Lina was wel in voor een nieuwe uitdaging en korte tijd later ontmoetten zij elkaar in een oefenruimte, waar geen Portugese of Spaanse gitaar te vinden was, maar die volstond met vintage Arp en Moog synthesizers, Roland´s en Oberheim´s en zelfs een `gewone´ piano. Daar bracht Refree de muziek van de fado terug tot een analoge essentie, die slechts bedoeld was om de oprechte emotie van de zang van Lina te ondersteunen of te benadrukken.

De ervaren fadista Lina Rodrigues (nee, geen familie) `studeerde´ en zong meer dan tien jaar de fado´s van Amália Rodrigues, maar ook het lyrische lied. Ze weet heel goed wat ze met haar stem kan uitdrukken. Ze koos twaalf fado´s uit het enorme repertoire van Amália, vooral de meest donkere (Do you want it darker? en melancholische, zoals Cuidei que tinha morrida, Barco negro, Destino, Gaivota en Medo.

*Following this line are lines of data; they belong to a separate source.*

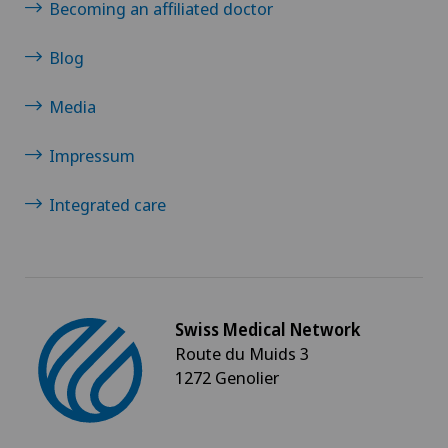
Shoulder impingement
Becoming an affiliated doctor
Shoulder prosthesis
Blog
Media
Shoulder surgery
Impressum
Slipped disc in the cervical spine – cervical disc
herniation
Integrated care
Small intestinal surgery
Spinal stenosis – narrowing of the spinal canal
Swiss Medical Network
Spinal surgery
Route du Muids 3
1272 Genolier
Spinal tumours and metastases on the spinal
column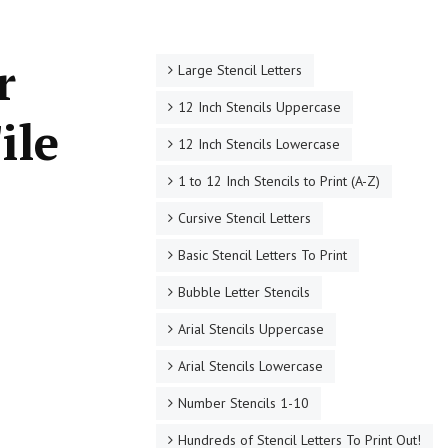
r
Large Stencil Letters
12 Inch Stencils Uppercase
ile
12 Inch Stencils Lowercase
1 to 12 Inch Stencils to Print (A-Z)
Cursive Stencil Letters
Basic Stencil Letters To Print
Bubble Letter Stencils
Arial Stencils Uppercase
Arial Stencils Lowercase
Number Stencils 1-10
Hundreds of Stencil Letters To Print Out!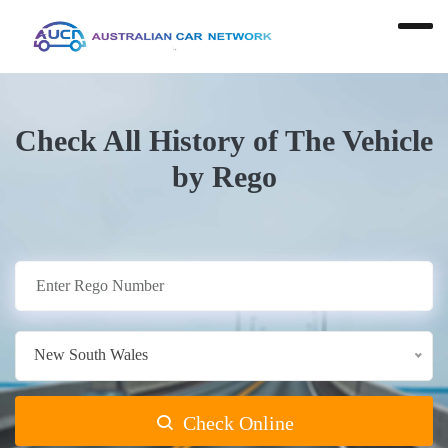
Check All History of The Vehicle
by Rego
New South Wales
Check Online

De arrangementen van Raül Refree, die een indrukwekkende carrière als muzikant, arrangeur en producent in de experimentele pop, jazz en wereldmuziek op zijn naam heeft staan, geven een heel andere dimensie aan de fado: Zonder het getingel van al die snaren van de Portugese gitaar geven die - als je dat zo zou kunnen zeggen - een geloofwaardiger uitdrukking van de menselijke emotie in de 21e eeuw.  

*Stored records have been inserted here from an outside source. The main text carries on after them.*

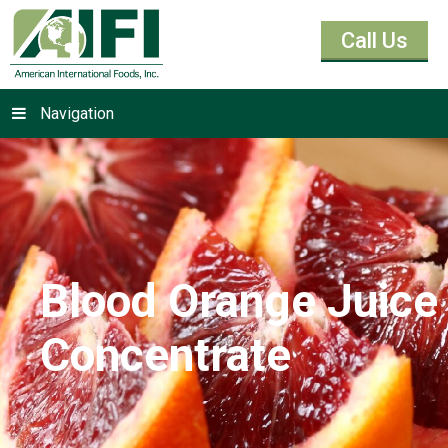
Call Us
Navigation
Blood Orange Juice
Concentrate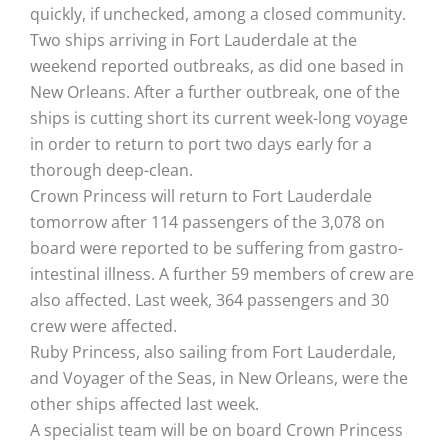
quickly, if unchecked, among a closed community.
Two ships arriving in Fort Lauderdale at the
weekend reported outbreaks, as did one based in
New Orleans. After a further outbreak, one of the
ships is cutting short its current week-long voyage
in order to return to port two days early for a
thorough deep-clean.
Crown Princess will return to Fort Lauderdale
tomorrow after 114 passengers of the 3,078 on
board were reported to be suffering from gastro-
intestinal illness. A further 59 members of crew are
also affected. Last week, 364 passengers and 30
crew were affected.
Ruby Princess, also sailing from Fort Lauderdale,
and Voyager of the Seas, in New Orleans, were the
other ships affected last week.
A specialist team will be on board Crown Princess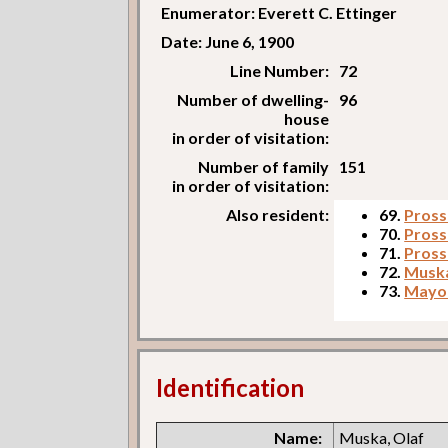
Enumerator: Everett C. Ettinger
Date: June 6, 1900
Line Number:
72
Number of dwelling-
96
house
in order of visitation:
Number of family
151
in order of visitation:
Also resident:
69.
Prosse
70.
Pross
71.
Pross
72.
Muska
73.
Mayor
Identification
Name:
Muska, Olaf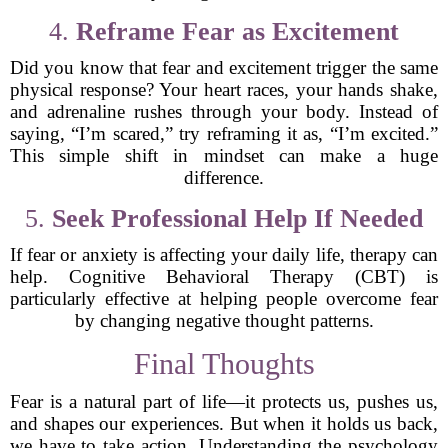
4.
Reframe Fear as Excitement
Did you know that fear and excitement trigger the same
physical response? Your heart races, your hands shake,
and adrenaline rushes through your body. Instead of
saying, “I’m scared,” try reframing it as, “I’m excited.”
This simple shift in mindset can make a huge
difference.
5.
Seek Professional Help If Needed
If fear or anxiety is affecting your daily life, therapy can
help. Cognitive Behavioral Therapy (CBT) is
particularly effective at helping people overcome fear
by changing negative thought patterns.
Final Thoughts
Fear is a natural part of life—it protects us, pushes us,
and shapes our experiences. But when it holds us back,
we have to take action. Understanding the psychology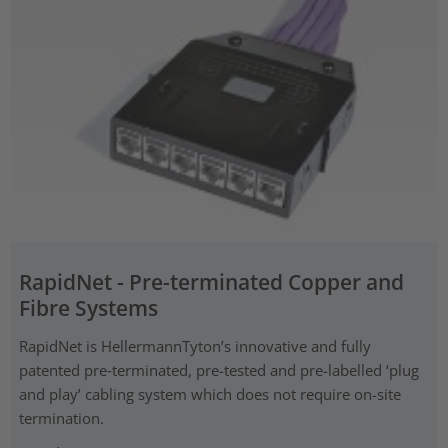
RapidNet - Pre-terminated Copper and
Fibre Systems
RapidNet is HellermannTyton’s innovative and fully
patented pre‑terminated, pre-tested and pre-labelled ‘plug
and play’ cabling system which does not require on-site
termination.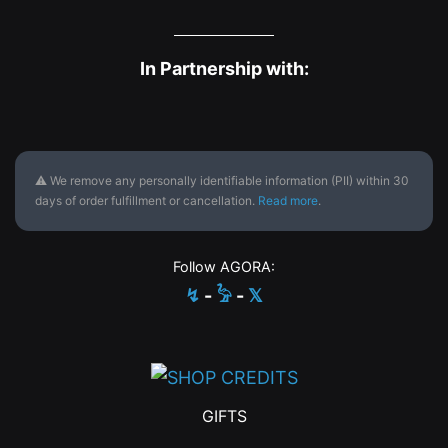
In Partnership with:
⚠ We remove any personally identifiable information (PII) within 30
days of order fulfillment or cancellation.
Read more
.
Follow AGORA:
↯
-
𓅦
-
𝕏
GIFTS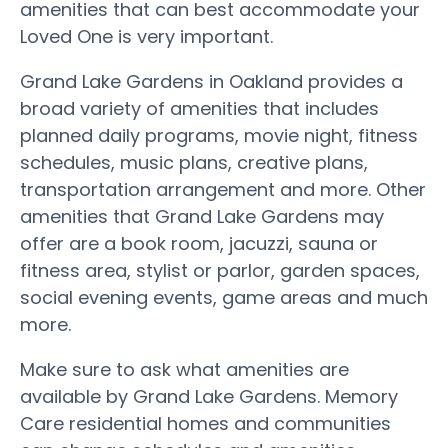
amenities that can best accommodate your
Loved One is very important.
Grand Lake Gardens in Oakland provides a
broad variety of amenities that includes
planned daily programs, movie night, fitness
schedules, music plans, creative plans,
transportation arrangement and more. Other
amenities that Grand Lake Gardens may
offer are a book room, jacuzzi, sauna or
fitness area, stylist or parlor, garden spaces,
social evening events, game areas and much
more.
Make sure to ask what amenities are
available by Grand Lake Gardens. Memory
Care residential homes and communities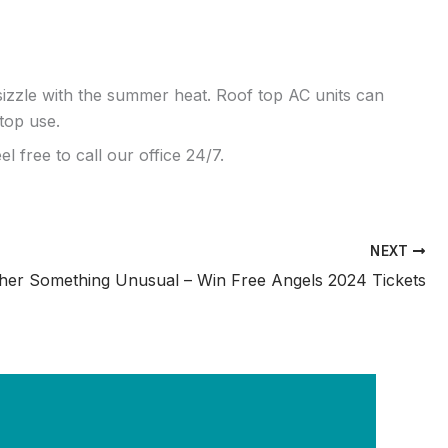
zzle with the summer heat. Roof top AC units can
top use.
l free to call our office 24/7.
NEXT
her Something Unusual – Win Free Angels 2024 Tickets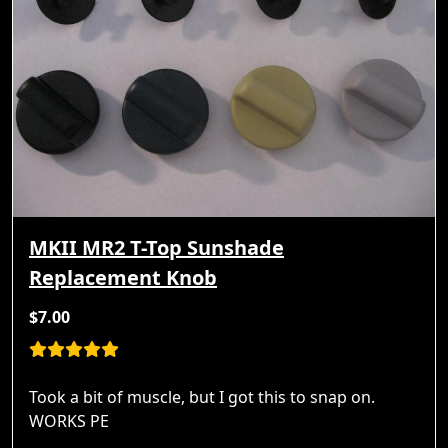
MKII MR2 T-Top Sunshade
Replacement Knob
$7.00
Took a bit of muscle, but I got this to snap on.
WORKS PE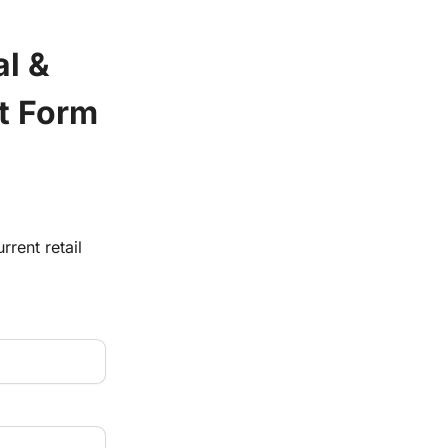
l & 
t Form
rrent retail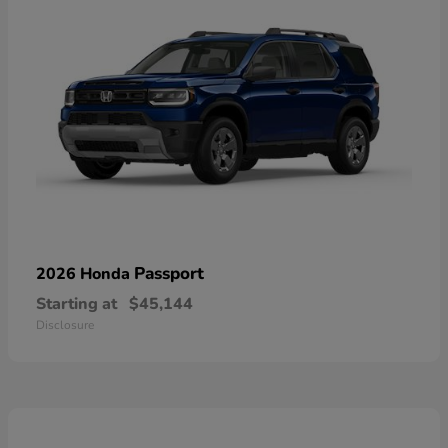
Passport
2026 Honda
Starting at
$45,144
Disclosure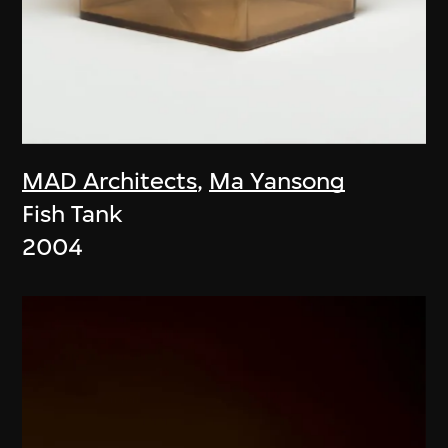
MAD Architects
,
Ma Yansong
Fish Tank
2004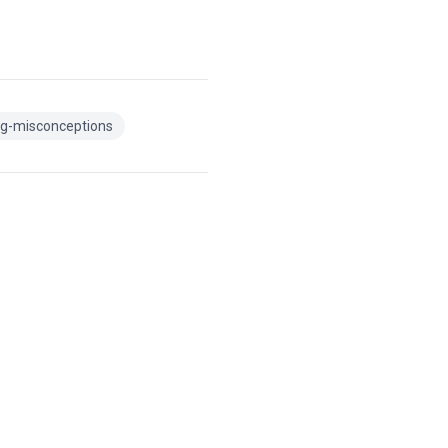
g-misconceptions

Ter vergelijking twee versies van `Cuidei que tinha morrida´, een gedicht van Pedro Homem De Mello op muziek van Alain Oulman, dat gaat over een vrouw aan wie haar bestaansreden, haar liefde is  ontnomen. Zij buigt zich voorover aan een beek en ziet in het maanlicht de weerspiegeling van een lichaam met dezelfde `wortels´ als het hare en een gezicht, bleek en met dode pupillen en raakt ervan overtuigd dat ze is gestorven.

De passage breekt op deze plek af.